Meljean Brooks, Riveted: Set in Brooks’ steampunk/biologically altered Europe universe. Woman trying to find her sister without revealing the secrets of her village encounters hot guy with a mechanical arm and eye who is accidentally threatening those secrets with his explorations of Greenland. They nonetheless fall in lust, then love, and join together in the last third of the book to fight off a mad scientist’s terrible schemes. (Actually the schemes of his even more terrible son, but that’s a side note that turns out to involve the sister, by SHEEREST COINCIDENCE.) In the last third it moved briskly enough to keep my attention, but I didn’t feel the core metaphor of the heroine who wants to feel “riveted” by the presence of her man before she gives her heart; that metaphor came up a lot.
SL Huang, Zero Sum Game: Cas Russell is a young woman of color with physical superpowers tied to her incredible facility with numbers—she can shoot or jump or move perfectly to create her desired effects.

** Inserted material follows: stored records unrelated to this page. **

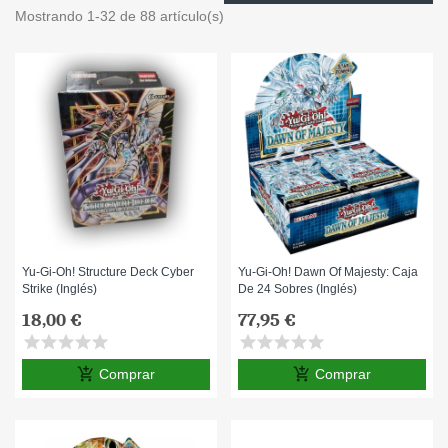
Mostrando 1-32 de 88 artículo(s)
Yu-Gi-Oh! Structure Deck Cyber
Yu-Gi-Oh! Dawn Of Majesty: Caja
Strike (Inglés)
De 24 Sobres (Inglés)
18,00 €
77,95 €
star
star
star
star
star
star
star
star
star
star
add_shopping_cart
add_shopping_cart
Comprar
Comprar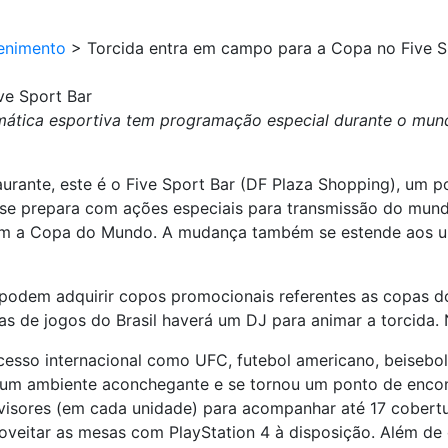
enimento
>
Torcida entra em campo para a Copa no Five S
ve Sport Bar
ática esportiva tem programação especial durante o mundia
urante, este é o Five Sport Bar (DF Plaza Shopping), um 
se prepara com ações especiais para transmissão do mund
m a Copa do Mundo. A mudança também se estende aos u
 podem adquirir copos promocionais referentes as copas d
ias de jogos do Brasil haverá um DJ para animar a torcida.
esso internacional como UFC, futebol americano, beisebol
 um ambiente aconchegante e se tornou um ponto de encontr
visores (em cada unidade) para acompanhar até 17 cobertu
oveitar as mesas com PlayStation 4 à disposição. Além de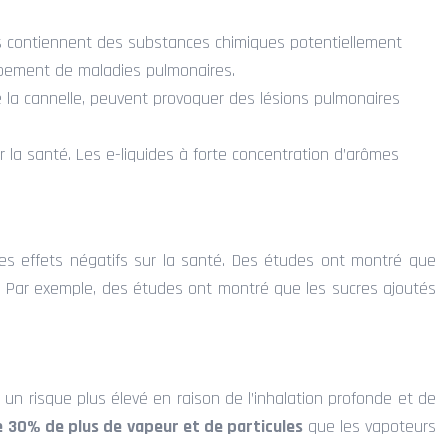
mes contiennent des substances chimiques potentiellement
ppement de maladies pulmonaires.
 la cannelle, peuvent provoquer des lésions pulmonaires
ur la santé. Les e-liquides à forte concentration d’arômes
des effets négatifs sur la santé. Des études ont montré que
. Par exemple, des études ont montré que les sucres ajoutés
n risque plus élevé en raison de l’inhalation profonde et de
 30% de plus de vapeur et de particules
que les vapoteurs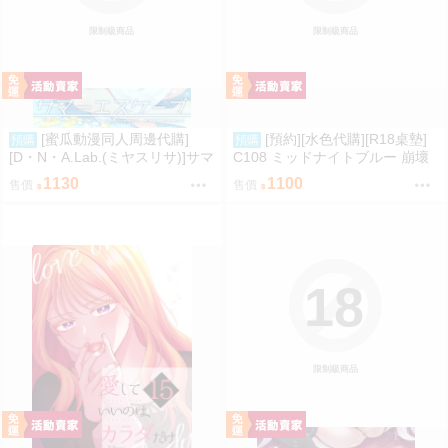
限制級商品
限制級商品
[蜜瓜動漫同人周邊代購]
[預約][水色代購][R18桌墊]
預購
預購
[D・N・A.Lab.(ミヤスリサ)]サマ
C108 ミッドナイトブルー 崩壞
ーエスケープ【A5アクリルフィ
星穹鐵道 火花 誘惑
1130
1100
售價
售價
ギュア】(A5壓克力立牌特典版)
(同人誌)
18
限制級商品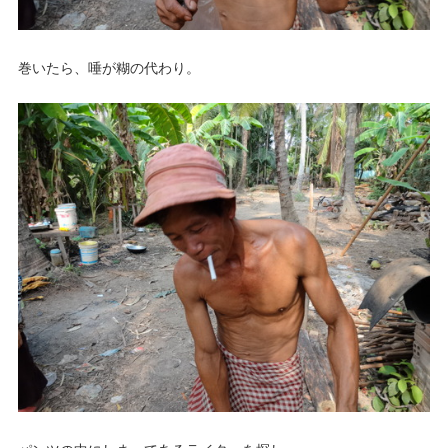
巻いたら、唾が糊の代わり。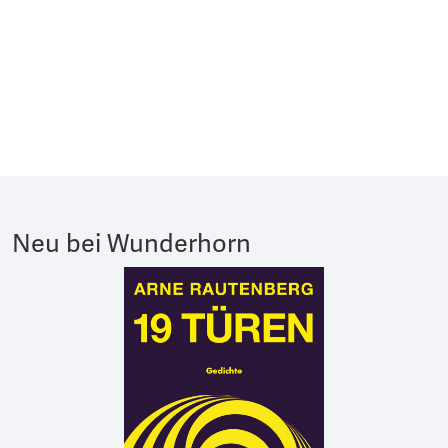
Neu bei Wunderhorn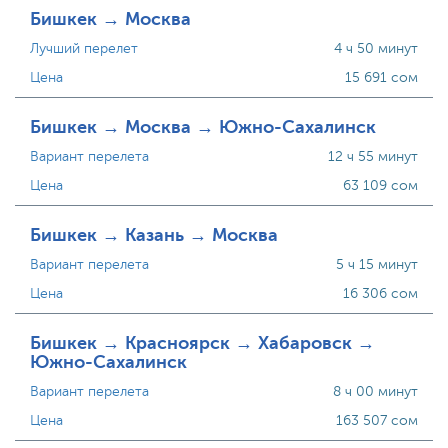
Бишкек → Москва
Лучший перелет
4 ч 50 минут
Цена
15 691 сом
Бишкек → Москва → Южно-Сахалинск
Вариант перелета
12 ч 55 минут
Цена
63 109 сом
Бишкек → Казань → Москва
Вариант перелета
5 ч 15 минут
Цена
16 306 сом
Бишкек → Красноярск → Хабаровск →
Южно-Сахалинск
Вариант перелета
8 ч 00 минут
Цена
163 507 сом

She lives off the grid, doing questionable jobs and inflicting violence. A retrieval job quickly goes sideways and she’s plunged into a world of conspiracies and even scarier superpowers. The person she trusts most in the world is a similarly superhuman-seeming sociopath, though she joins forces with an upright PI and a computer geek in this particular quest. Huang isn’t as good a writer as Jacqueline Carey is, but if you want a Dark Angel/Santa Olivia-style fix, this will certainly do.
Rachel Hartman, Shadow Scale: This sequel continues Seraphina’s journey to find other half-dragons and to assist her (human) kingdom in defending itself against the rebel dragons who’ve rejected the human-dragon treaty. It’s definitely more leisurely than the first book—Seraphina travels through several kingdoms looking for others like her, and not finding what she expects (particularly, not finding lots of half-dragons who are grateful to be rescued from their situations). Seraphina’s old enemy Jannoula pops up with a fairly comprehensive plot; she’s a sociopath in a society without a concept of psychology, and she brings Seraphina pretty low before the ultimate resolution. And the love triangle—Seraphina, the prince, and the princess he’s supposed to marry—has an unusual resolution, or anyway if it’s not resolved it’s at least interestingly continued.
Claudia Rankine, Citizen: An American Lyric: The beginning sections of this book of poems and scripts for spoken-word pieces, with occasional artwork, are incredibly intense. They are in the second person, which for me (a white woman) created both engagement and forced a confrontation with difference: the POV kept front and center the ways in which I will never experience the racial microaggressions Rankine describes with such devastating specificity and embodied anger/disgust/wish to not have to deal with this. Although I’m not a huge fan of second person, this is clearly one of the best deployments of it. The spoken-word scripts were less powerful, most likely because the visuals didn’t entirely accompany them.
no subject
From your reviews, I think I am most interested in the Rankine work. Thanks much for the reviews again. Appreciated greatly.